The fur trade, which is at present the most important Alaskan industry, consists of two general branches, the trade in land furs and that in the furs of marine animals. The former has not, in late years, decreased in volume, though a decline has been noticed in the supply of certain sections. The land furs now exported from Alaska consist of the skins of bears, brown and black, three or four kinds of foxes, including the very valuable silver and blue foxes, otters, martens, beavers, minks, muskrats, lynxes, wolves and wolverines. The sea-otter and the fur-seal supply the pelagic furs, the seal being by far the more important of the two. Indeed, at present the fur-seal constitutes wholly one-half of Alaska's natural wealth. The value of the seal-skins shipped from the Territory and sold in European markets during the twenty-three years of American occupancy down to 1890 aggregates about $33,000,000. In the same period the value of other furs was $16,000,000, and of all other exports only about $14,000,000. The canned salmon product, which dates only from 1884, has amounted to nearly $7,000,000, and the value of the cod-fish taken since 1868 has been fully $3,000,000. The supply of fish of various kinds in Alaska is practically inexhaustible, but the stores lavished upon the natives of that country by bountiful nature could not be more wastefully used than they are now. Any development in the fishing industry must necessarily be an improvement, causing a saving in the supply. The proportion of Alaskan fish brought into the markets of the civilized world, when compared with the consumption of the same articles by the natives, is so very small that it barely deserves the name of an industry of the country. The business, however, shows a decided tendency to increase in magnitude, and within the last few years the shipments of salted salmon in barrels from the Kadiak-Aleutian divisions have been steadily increasing.

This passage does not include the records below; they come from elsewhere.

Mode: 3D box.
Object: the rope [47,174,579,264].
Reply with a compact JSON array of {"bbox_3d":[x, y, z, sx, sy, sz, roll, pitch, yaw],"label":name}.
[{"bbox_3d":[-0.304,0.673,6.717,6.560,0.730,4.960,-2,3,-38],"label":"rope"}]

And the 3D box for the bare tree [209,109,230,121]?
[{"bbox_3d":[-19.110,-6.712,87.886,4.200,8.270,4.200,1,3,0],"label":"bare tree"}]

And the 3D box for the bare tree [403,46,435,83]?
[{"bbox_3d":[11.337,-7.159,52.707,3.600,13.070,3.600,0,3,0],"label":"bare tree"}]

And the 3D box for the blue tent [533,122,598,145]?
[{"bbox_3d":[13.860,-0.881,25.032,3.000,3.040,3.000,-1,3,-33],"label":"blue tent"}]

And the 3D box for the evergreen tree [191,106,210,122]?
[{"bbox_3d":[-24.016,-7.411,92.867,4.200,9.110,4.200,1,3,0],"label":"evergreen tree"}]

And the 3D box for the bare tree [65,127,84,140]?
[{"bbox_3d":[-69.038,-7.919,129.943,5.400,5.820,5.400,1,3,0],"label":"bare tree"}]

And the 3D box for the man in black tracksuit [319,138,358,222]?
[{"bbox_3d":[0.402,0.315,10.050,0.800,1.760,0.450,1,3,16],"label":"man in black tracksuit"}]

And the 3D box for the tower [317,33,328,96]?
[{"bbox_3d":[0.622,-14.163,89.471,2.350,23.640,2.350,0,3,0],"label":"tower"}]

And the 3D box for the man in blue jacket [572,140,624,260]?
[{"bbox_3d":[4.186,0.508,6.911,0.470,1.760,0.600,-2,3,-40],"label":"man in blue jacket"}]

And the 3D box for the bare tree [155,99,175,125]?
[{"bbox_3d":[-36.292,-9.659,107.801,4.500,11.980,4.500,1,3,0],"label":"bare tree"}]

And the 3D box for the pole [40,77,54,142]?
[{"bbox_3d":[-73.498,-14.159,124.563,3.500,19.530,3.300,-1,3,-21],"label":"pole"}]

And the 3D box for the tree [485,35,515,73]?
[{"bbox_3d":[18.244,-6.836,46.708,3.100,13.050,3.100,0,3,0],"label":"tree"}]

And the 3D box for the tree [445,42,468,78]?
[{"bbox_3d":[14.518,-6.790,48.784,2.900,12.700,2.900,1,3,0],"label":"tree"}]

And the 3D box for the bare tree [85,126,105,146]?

Next in importance to furs and fish are to be ranked gold and silver. The first gold mines of real importance were opened at the end of 1880, near the present settlement of Juneau. At present there are three or four gold producing quartz mines which ship the precious metal to the United States, the largest of them being the Treadwell or Paris mine, which supplies a mill with 240 stamps. There are also paying mines in the Yukon region which have produced for some years past gold dust to the value of from $40,000 to $90,000 a year. The total value of the gold found in Alaska since 1867 is about $4,000,000, but probably as large a sum has been expended in the same time in prospecting and opening and equipping the mines. The annual output of silver is insignificant, amounting to only about $3,000.

Coal has been discovered in various parts of the Territory, but it is all of the lignite variety. Only one of the veins is at present operated, and it is situated on Herendeen Bay, on the north side of the Alaska peninsula. Other veins near Cape Lisburne are utilized by the ships which visit that region every year, but are not otherwise systematically worked. Large deposits of copper and of cinnabar are known to exist, but they are far inland and not readily accessible.